**Excerpt to read**
*** Begin section ***

CATCH THE BUZZ – Pickens BEEKEEPER named South Carolina Farmer of the Year

By Teresa Cutlip

There was a time when Kerry Owen didn’t know how he was going to pay his bills. He had dabbled in beekeeping as a hobby while working at a Greenville radio station. It wasn’t until ownership changes at the station led to him losing his job that he decided to pursue beekeeping as a full-time profession.

The recently named 2016 S.C. Farmer of the Year counted on those early sales of his honey to make ends meet, saying “the small stands and such paid my house payment.”

Owen and his wife Donna are the founders and owners of Bee Well Honey and Bee Supply in Pickens. In addition to the Bee Well store at 205 Hampton Avenue in Pickens, the company’s products can be found online and in stores across the Southeast.

 (Photo by Teresa Cutlip)

(Photo by Teresa Cutlip)

*** End section ***

Source data
*** Begin section ***

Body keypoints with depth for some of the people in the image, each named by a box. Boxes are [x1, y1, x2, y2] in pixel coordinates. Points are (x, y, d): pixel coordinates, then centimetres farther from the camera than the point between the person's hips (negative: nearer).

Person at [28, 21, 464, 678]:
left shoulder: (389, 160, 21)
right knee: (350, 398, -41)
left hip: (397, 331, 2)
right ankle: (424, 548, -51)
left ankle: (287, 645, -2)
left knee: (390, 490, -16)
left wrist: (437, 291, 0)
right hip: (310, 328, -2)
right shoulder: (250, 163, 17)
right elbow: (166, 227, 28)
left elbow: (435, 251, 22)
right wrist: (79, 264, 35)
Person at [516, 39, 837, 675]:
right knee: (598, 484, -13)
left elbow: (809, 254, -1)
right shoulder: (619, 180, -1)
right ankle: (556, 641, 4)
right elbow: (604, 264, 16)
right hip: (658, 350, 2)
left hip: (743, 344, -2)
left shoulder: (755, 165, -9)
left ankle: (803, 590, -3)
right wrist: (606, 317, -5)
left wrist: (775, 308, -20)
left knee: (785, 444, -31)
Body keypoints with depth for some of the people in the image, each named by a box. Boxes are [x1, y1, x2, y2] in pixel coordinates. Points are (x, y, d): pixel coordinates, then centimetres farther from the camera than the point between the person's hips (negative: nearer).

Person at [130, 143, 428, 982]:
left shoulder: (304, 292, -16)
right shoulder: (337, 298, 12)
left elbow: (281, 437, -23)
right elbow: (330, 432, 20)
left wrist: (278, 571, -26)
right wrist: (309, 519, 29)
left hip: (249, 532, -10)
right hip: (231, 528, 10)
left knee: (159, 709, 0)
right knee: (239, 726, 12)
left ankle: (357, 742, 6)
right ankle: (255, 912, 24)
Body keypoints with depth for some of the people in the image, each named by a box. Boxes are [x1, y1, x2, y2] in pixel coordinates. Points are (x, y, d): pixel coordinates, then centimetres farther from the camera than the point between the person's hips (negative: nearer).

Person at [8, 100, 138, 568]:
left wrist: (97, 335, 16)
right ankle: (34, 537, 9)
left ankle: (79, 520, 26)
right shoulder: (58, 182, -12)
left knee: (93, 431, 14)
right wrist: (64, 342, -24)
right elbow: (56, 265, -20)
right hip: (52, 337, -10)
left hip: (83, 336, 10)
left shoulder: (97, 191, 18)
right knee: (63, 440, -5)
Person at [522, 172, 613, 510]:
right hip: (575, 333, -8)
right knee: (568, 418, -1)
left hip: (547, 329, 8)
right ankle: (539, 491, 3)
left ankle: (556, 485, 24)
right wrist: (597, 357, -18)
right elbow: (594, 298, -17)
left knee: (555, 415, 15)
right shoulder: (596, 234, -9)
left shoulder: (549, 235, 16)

*** End section ***

**Task goal**
Transcribe the passage of the beekeeper article starting with "CATCH THE BUZZ" and going on through "a full-time profession.". The rows are separate material and have no connection to the article.

**Answer section**
CATCH THE BUZZ – Pickens BEEKEEPER named South Carolina Farmer of the Year

By Teresa Cutlip

There was a time when Kerry Owen didn’t know how he was going to pay his bills. He had dabbled in beekeeping as a hobby while working at a Greenville radio station. It wasn’t until ownership changes at the station led to him losing his job that he decided to pursue beekeeping as a full-time profession.